Under the National Water Initiative, these lakes are entitled to a one sixth share of the 500 GL (billion litres) p.a. to be allocated to “the environment”. Some have bid for 700 GL p.a., to be released out the mouth, to re-establish a healthy system. At present water prices, this would constitute one of Australia’s largest environmental restoration programs — the opportunity cost being the denial of freshwater to most other wetlands in the Basin — unless a case for a larger allocation can be successfully argued at the national level.

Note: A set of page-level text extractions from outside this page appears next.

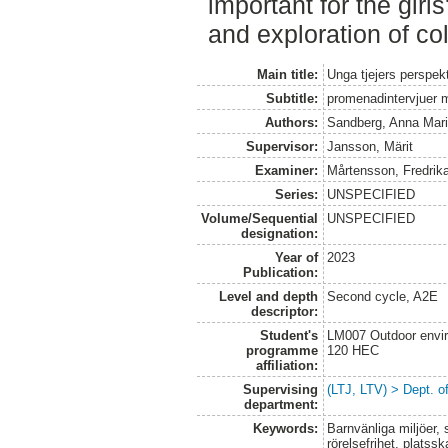
important for the girls'
and exploration of coll
Main title:
Unga tjejers perspek
Subtitle:
promenadintervjuer me
Authors:
Sandberg, Anna Mar
Supervisor:
Jansson, Märit
Examiner:
Mårtensson, Fredrik
Series:
UNSPECIFIED
Volume/Sequential
UNSPECIFIED
designation:
Year of
2023
Publication:
Level and depth
Second cycle, A2E
descriptor:
Student's
LM007 Outdoor envir
programme
120 HEC
affiliation:
Supervising
(LTJ, LTV) > Dept. o
department:
Keywords:
Barnvänliga miljöer, 
rörelsefrihet, plats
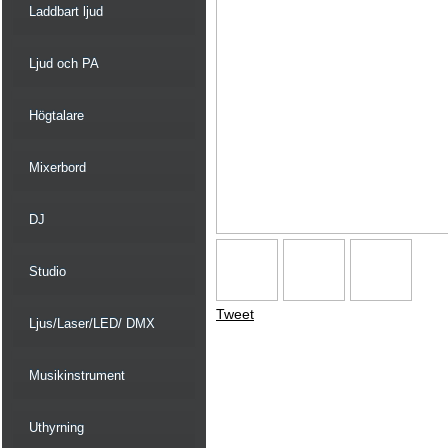
Laddbart ljud
Ljud och PA
Högtalare
Mixerbord
DJ
Studio
Tweet
Ljus/Laser/LED/ DMX
Musikinstrument
Uthyrning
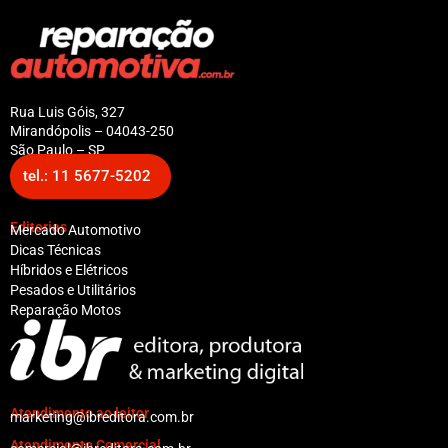
Rua Luis Góis, 327
Mirandópolis – 04043-250
São Paulo – SP
tel.: 11 5677-5202
Editorias
Mercado Automotivo
Dicas Técnicas
Híbridos e Elétricos
Pesados e Utilitários
Reparação Motos
Atendimento ao leitor
marketing@ibreditora.com.br
Atendimento Comercial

The present debate then centres on whether fresh water is available, whether it would all evaporate en route to the lakes if the decision were made to send it, and what is the cost to the tax payer on the water market if we did. Not surprisingly, given there is a large volume of water bursting to enter the lakes, available at little or no cost, the emerging fall back position is to release sea water into the lakes to avoid acidification. The risk of this is to switch the lakes from freshwater to estuarine systems. There is some comfort in the evidence from sediment records, supported by hydrological modelling, that Lake Alexandrina at least, has been partly estuarine for most of its long term, pre-barrage existence.
So, the release of sea water would return the lake to its natural ecological character, which is somewhat different to that described in its Ramsar listing. With boundary conditions different now however, there is the risk that the volumes of water required to flush out the tidal waters remain distant in time and space. It may be decades before a fresh regime returns, seriously challenging the capacity of the modern freshwater system to recover when flows return.
So, at the end of the day, the issue remains about the lack of water in the system. We have been sailing far to close to the wind for far too long, maximising our profits from the system and minimising our capacity to adapt to variability and change. And change is certainly upon us. This is certainly a dilemma, it is widely called a crisis, and locals call it Australia’s greatest environment disaster. To add salt to the wound, consider a 50-140 cm sea level rise and a 5-25% reduction in river flow under climate change scenarios. The Environmental Effects Statement announced today will seek a short term fix, but, in addition to that, we desperately need a longer term solution.
Peter Gell is Professor of Environmental Science & Director of the Centre for Environmental Management at the the University of Ballarat and Adjunct Associate Professor, Geographical & Environmental Studies at the University of Adelaide.